By David Shepardson
WASHINGTON (Reuters) -The interim head of NASA, U.S. Transportation Secretary Sean Duffy, said on Tuesday he is looking to find common ground with Russia on space issues when he meets with his Russian counterpart later this week.
Russian news agencies reported earlier this week that Duffy is set to hold talks with the head of Russian space agency Roscosmos, Dmitry Bakanov, for the first in-person meeting at the agencies’ heads’ level since 2018.
“We have wild disagreement with the Russians on Ukraine,” Duffy told reporters after an event on Capitol Hill, while noting that the United States has a partnership with Russia on the International Space Station. “We’re going to continue to build alliances and partnerships and friendships as humanity continues to advance in space exploration.”
President Donald Trump named Duffy as NASA’s interim head earlier this month. Duffy has emphasized that this is a temporary assignment.

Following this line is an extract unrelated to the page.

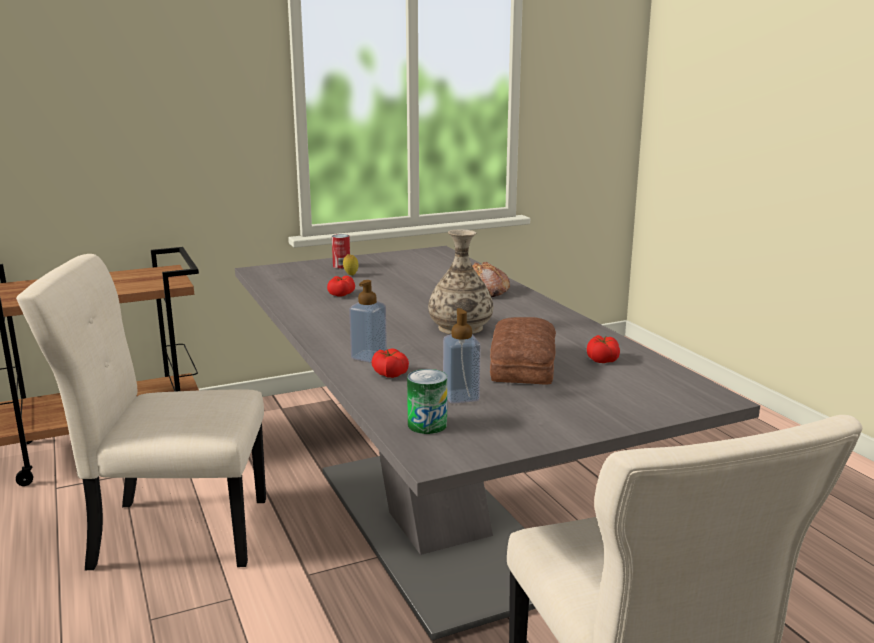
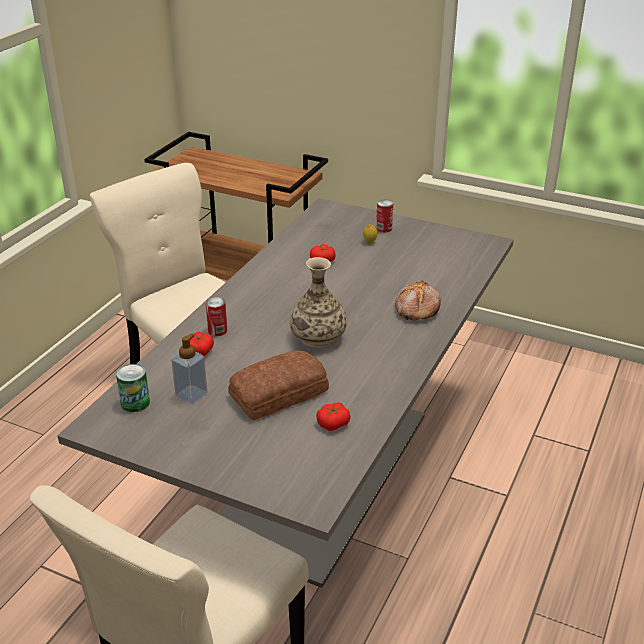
camera: 50 degrees right, 15 degrees up
soap dispenser [349,280,387,363] -> can [206,297,227,336]

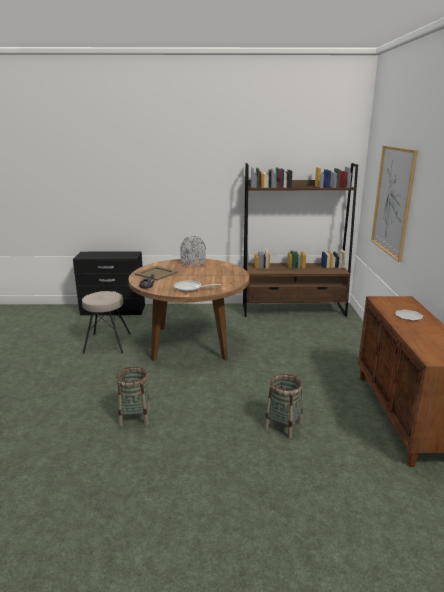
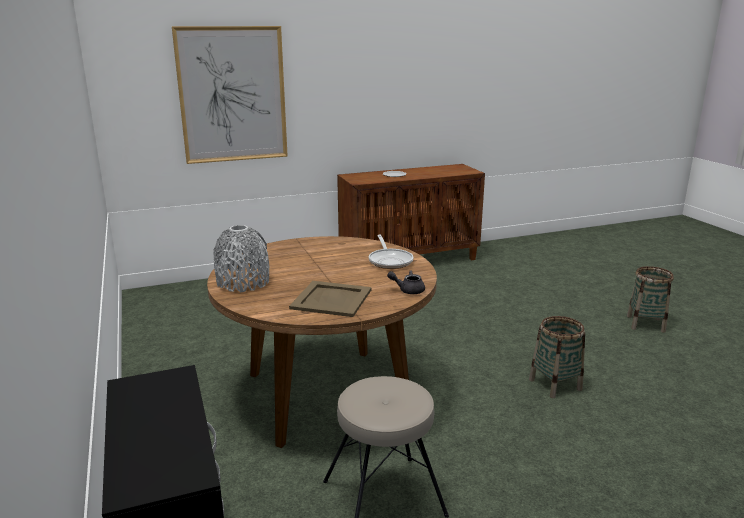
camera: 110 degrees left, 0 degrees up
brown bookcase [243,163,358,317] -> none
basket [265,374,302,438] -> basket moved to [627,266,674,333]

“We find points of agreement, points of partnership, which is what we have with the International Space Station and the Russians,” Duffy said. “Through hard times, we don’t throw those relationships away.”
Duffy is headed to Cape Canaveral, Florida on Wednesday for meetings and to attend the scheduled launch of the SpaceX Crew-11 flight this week.
The space program is one of the few international projects on which the United States and Russia still cooperate closely. Relations in other areas between the two countries have broken down since Russia’s invasion of Ukraine in 2022.
“We plan to discuss the continuation of the cross-flight program, the extension of the International Space Station’s operational life, and the work of the Russia-U.S. joint task force on the future safe deorbiting and controlled ocean disposal of the ISS,” TASS cited Bakanov as saying in the Roscosmos statement.
The last meeting between the heads of Roscosmos and NASA took place in October 2018, when Dmitry Rogozin, then director general of Roscosmos, met NASA Administrator Jim Bridenstine in person also at the Baikonur Cosmodrome.